§ **WHAT THE TASK ASKS**
Copy every record verbatim. Leave the pictures out.

======== RECORDED DATA ========

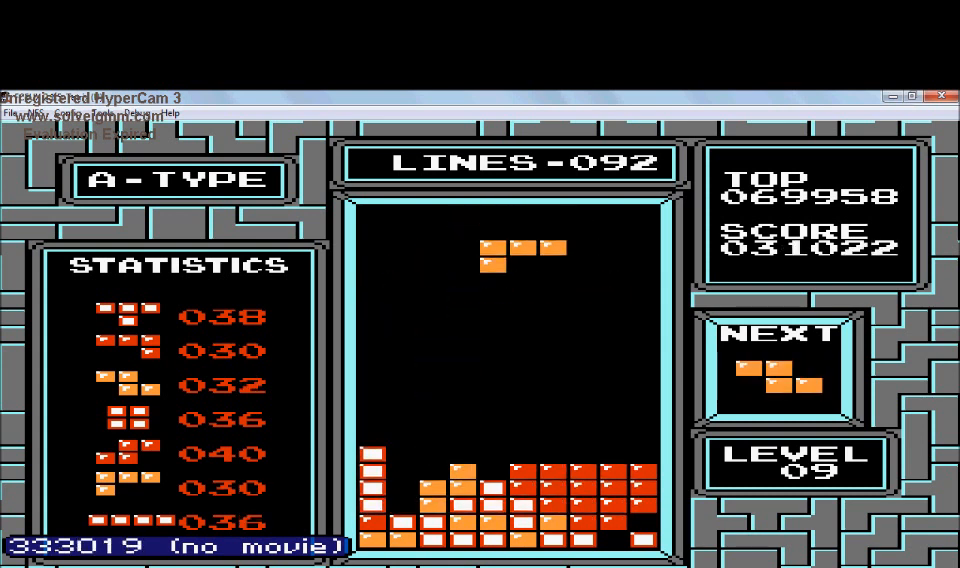
{"buttons": ["DPAD_DOWN"], "events": [[333, "DPAD_DOWN", "down"]]}
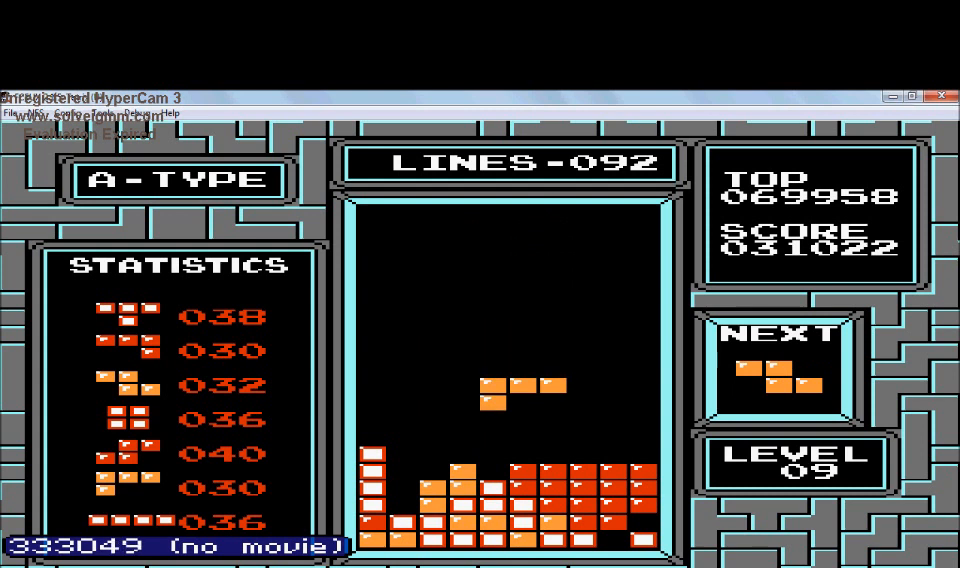
{"buttons": [], "events": [[234, "DPAD_DOWN", "up"]]}
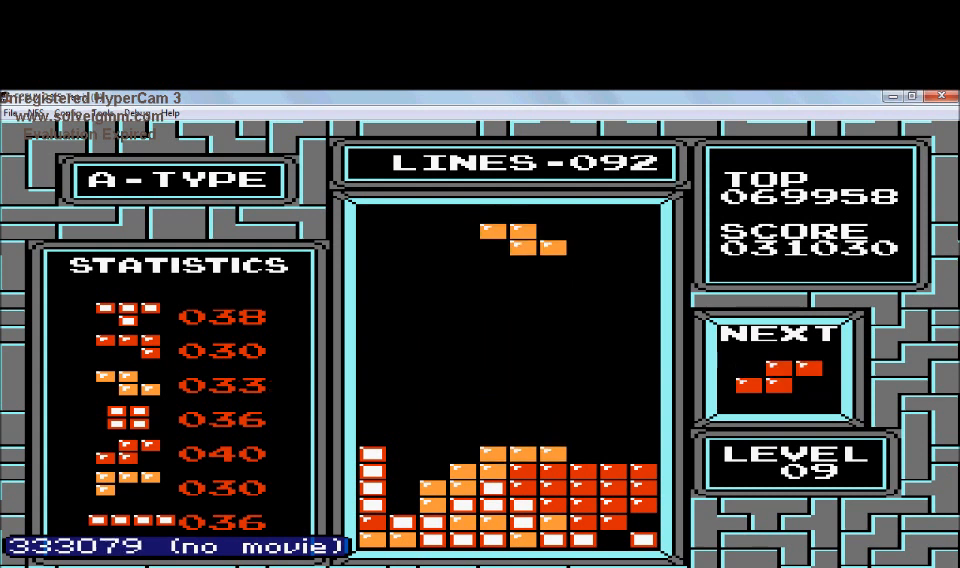
{"buttons": ["DPAD_RIGHT"], "events": [[133, "DPAD_RIGHT", "down"], [333, "DPAD_RIGHT", "up"], [433, "DPAD_RIGHT", "down"]]}
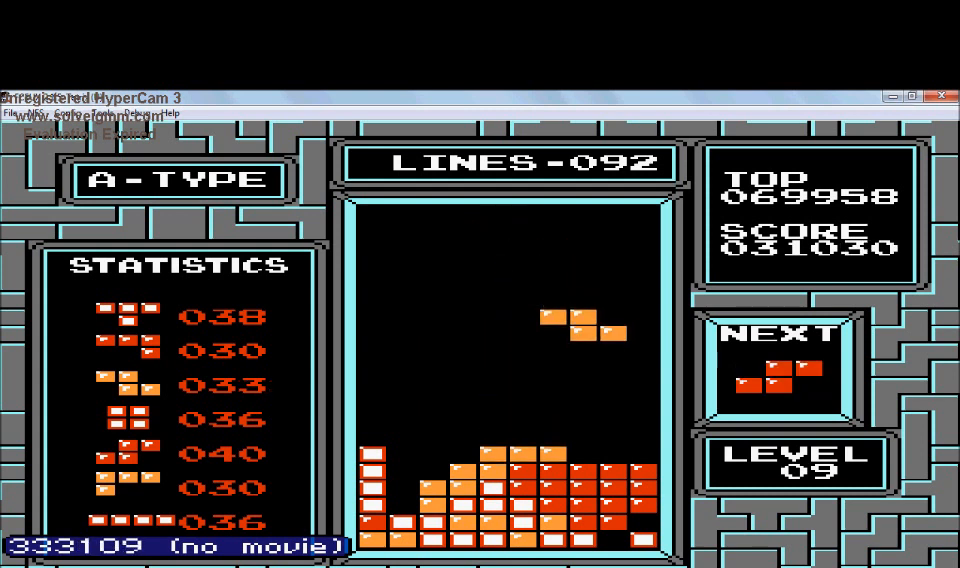
{"buttons": ["DPAD_DOWN"], "events": [[34, "DPAD_RIGHT", "up"], [234, "DPAD_DOWN", "down"]]}
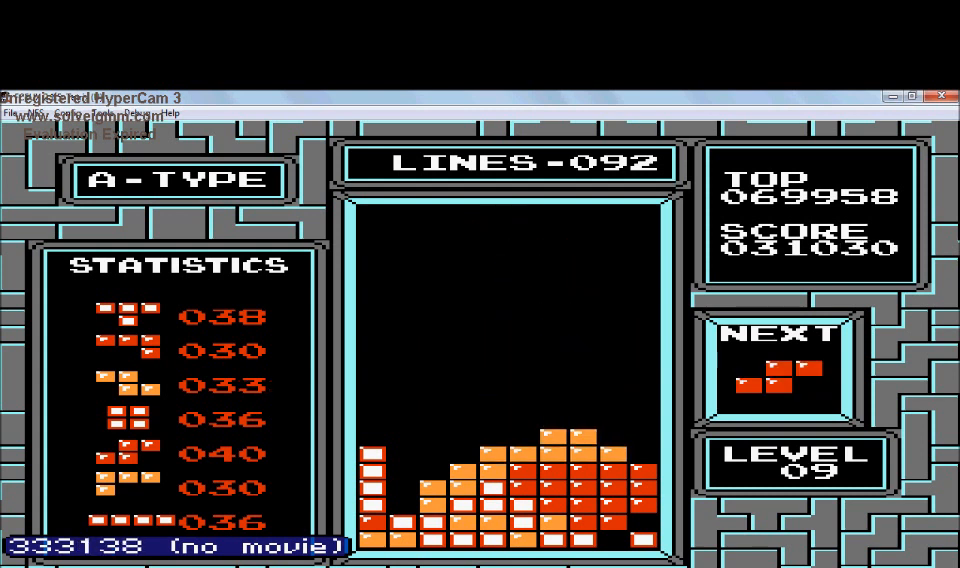
{"buttons": ["DPAD_RIGHT"], "events": [[33, "DPAD_DOWN", "up"], [133, "DPAD_RIGHT", "down"], [233, "A", "down"], [434, "A", "up"]]}
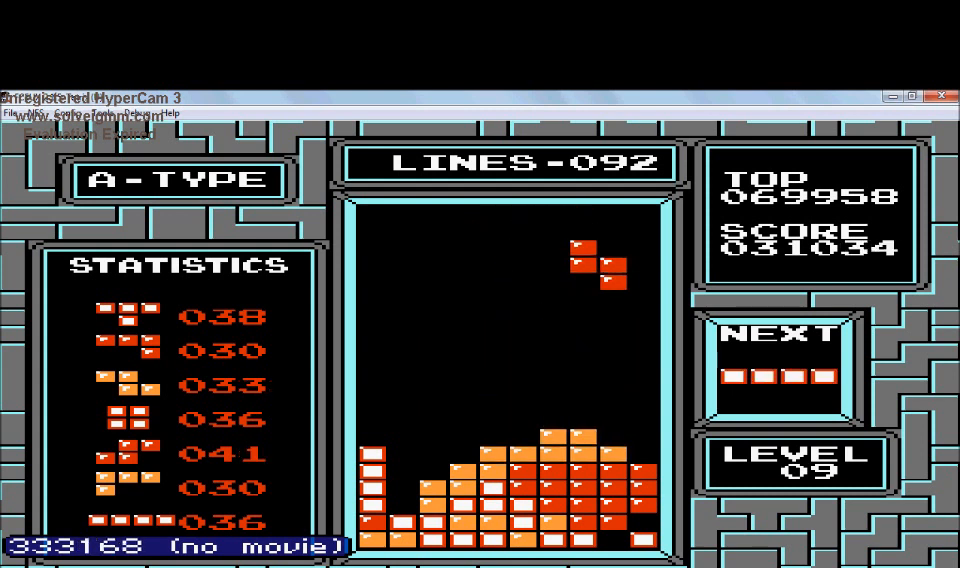
{"buttons": [], "events": [[34, "DPAD_RIGHT", "up"], [234, "DPAD_RIGHT", "down"], [434, "DPAD_RIGHT", "up"]]}
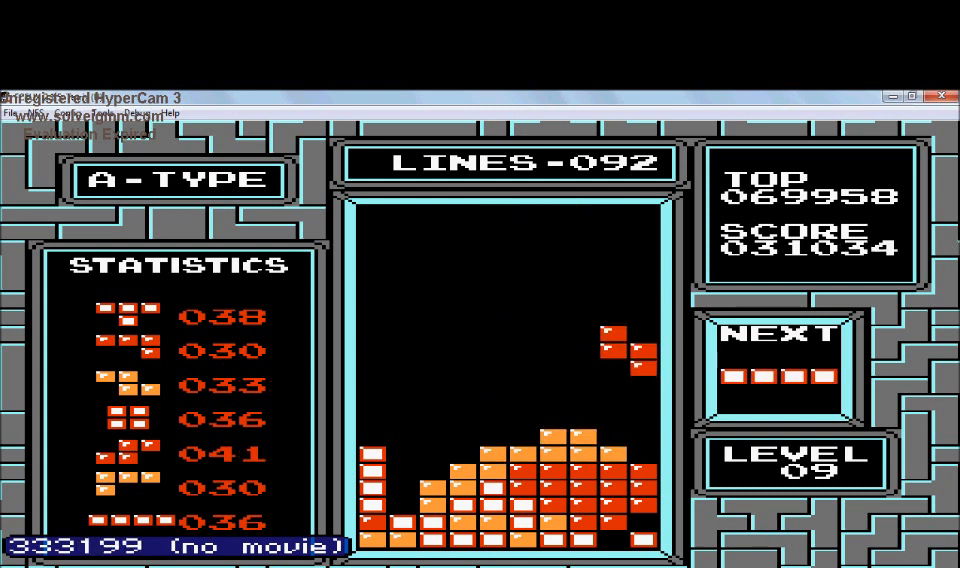
{"buttons": ["DPAD_DOWN"], "events": [[33, "DPAD_DOWN", "down"]]}
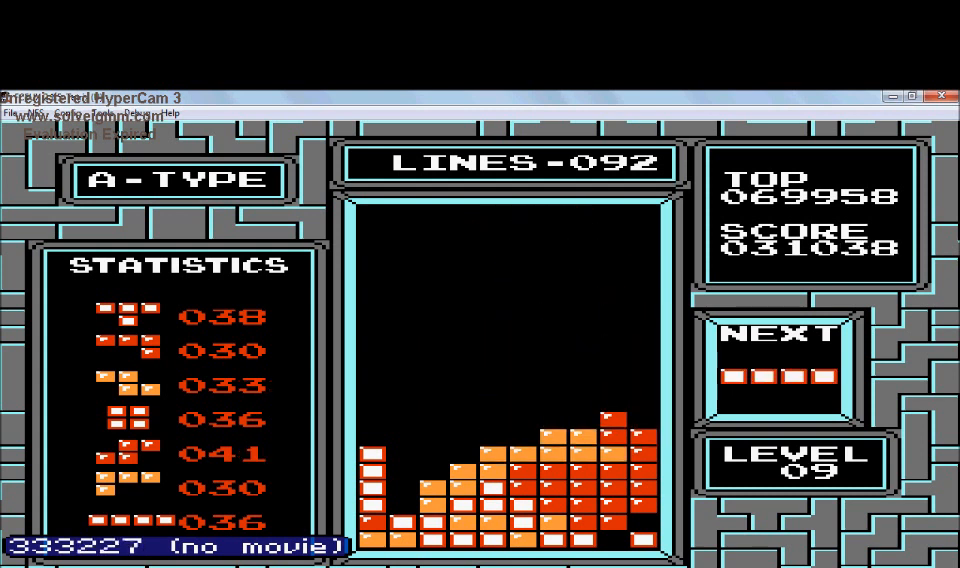
{"buttons": ["DPAD_LEFT"], "events": [[34, "DPAD_DOWN", "up"], [34, "DPAD_LEFT", "down"], [134, "B", "down"], [234, "DPAD_LEFT", "up"], [334, "B", "up"], [334, "DPAD_LEFT", "down"]]}
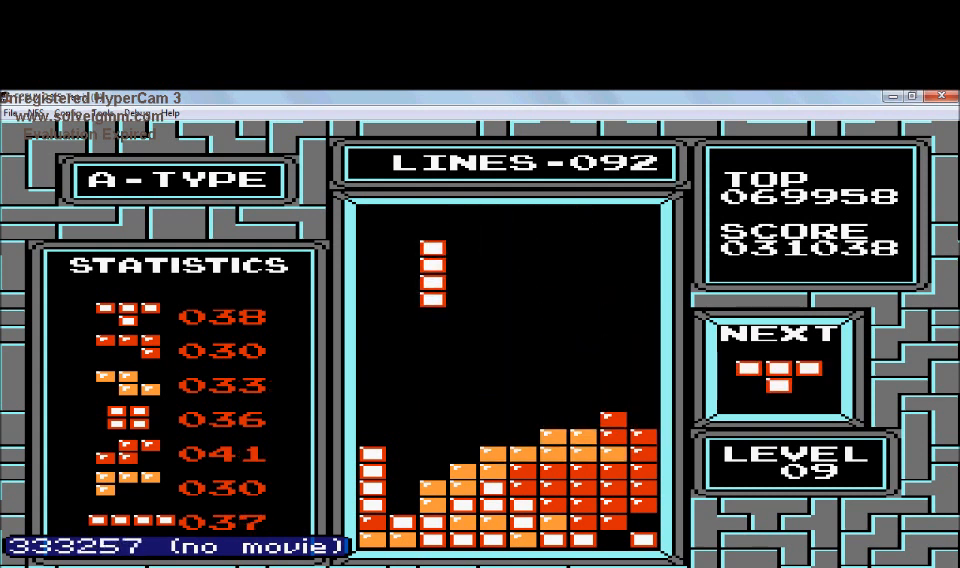
{"buttons": ["DPAD_DOWN"], "events": [[33, "DPAD_LEFT", "up"], [233, "DPAD_DOWN", "down"]]}
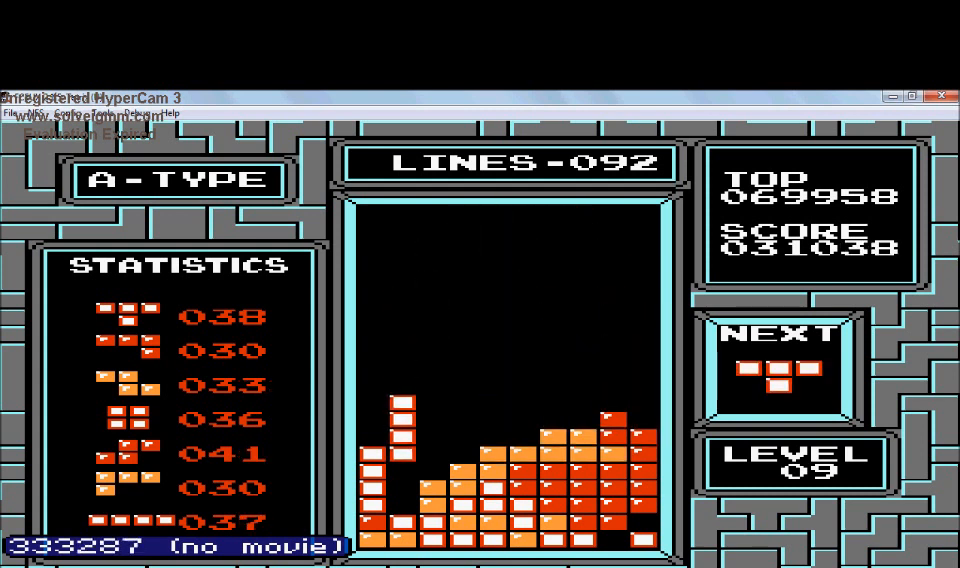
{"buttons": [], "events": [[334, "DPAD_DOWN", "up"]]}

========

§ **ANSWER SPACE**
{"buttons": ["DPAD_DOWN"], "events": [[333, "DPAD_DOWN", "down"]]}
{"buttons": [], "events": [[234, "DPAD_DOWN", "up"]]}
{"buttons": ["DPAD_RIGHT"], "events": [[133, "DPAD_RIGHT", "down"], [333, "DPAD_RIGHT", "up"], [433, "DPAD_RIGHT", "down"]]}
{"buttons": ["DPAD_DOWN"], "events": [[34, "DPAD_RIGHT", "up"], [234, "DPAD_DOWN", "down"]]}
{"buttons": ["DPAD_RIGHT"], "events": [[33, "DPAD_DOWN", "up"], [133, "DPAD_RIGHT", "down"], [233, "A", "down"], [434, "A", "up"]]}
{"buttons": [], "events": [[34, "DPAD_RIGHT", "up"], [234, "DPAD_RIGHT", "down"], [434, "DPAD_RIGHT", "up"]]}
{"buttons": ["DPAD_DOWN"], "events": [[33, "DPAD_DOWN", "down"]]}
{"buttons": ["DPAD_LEFT"], "events": [[34, "DPAD_DOWN", "up"], [34, "DPAD_LEFT", "down"], [134, "B", "down"], [234, "DPAD_LEFT", "up"], [334, "B", "up"], [334, "DPAD_LEFT", "down"]]}
{"buttons": ["DPAD_DOWN"], "events": [[33, "DPAD_LEFT", "up"], [233, "DPAD_DOWN", "down"]]}
{"buttons": [], "events": [[334, "DPAD_DOWN", "up"]]}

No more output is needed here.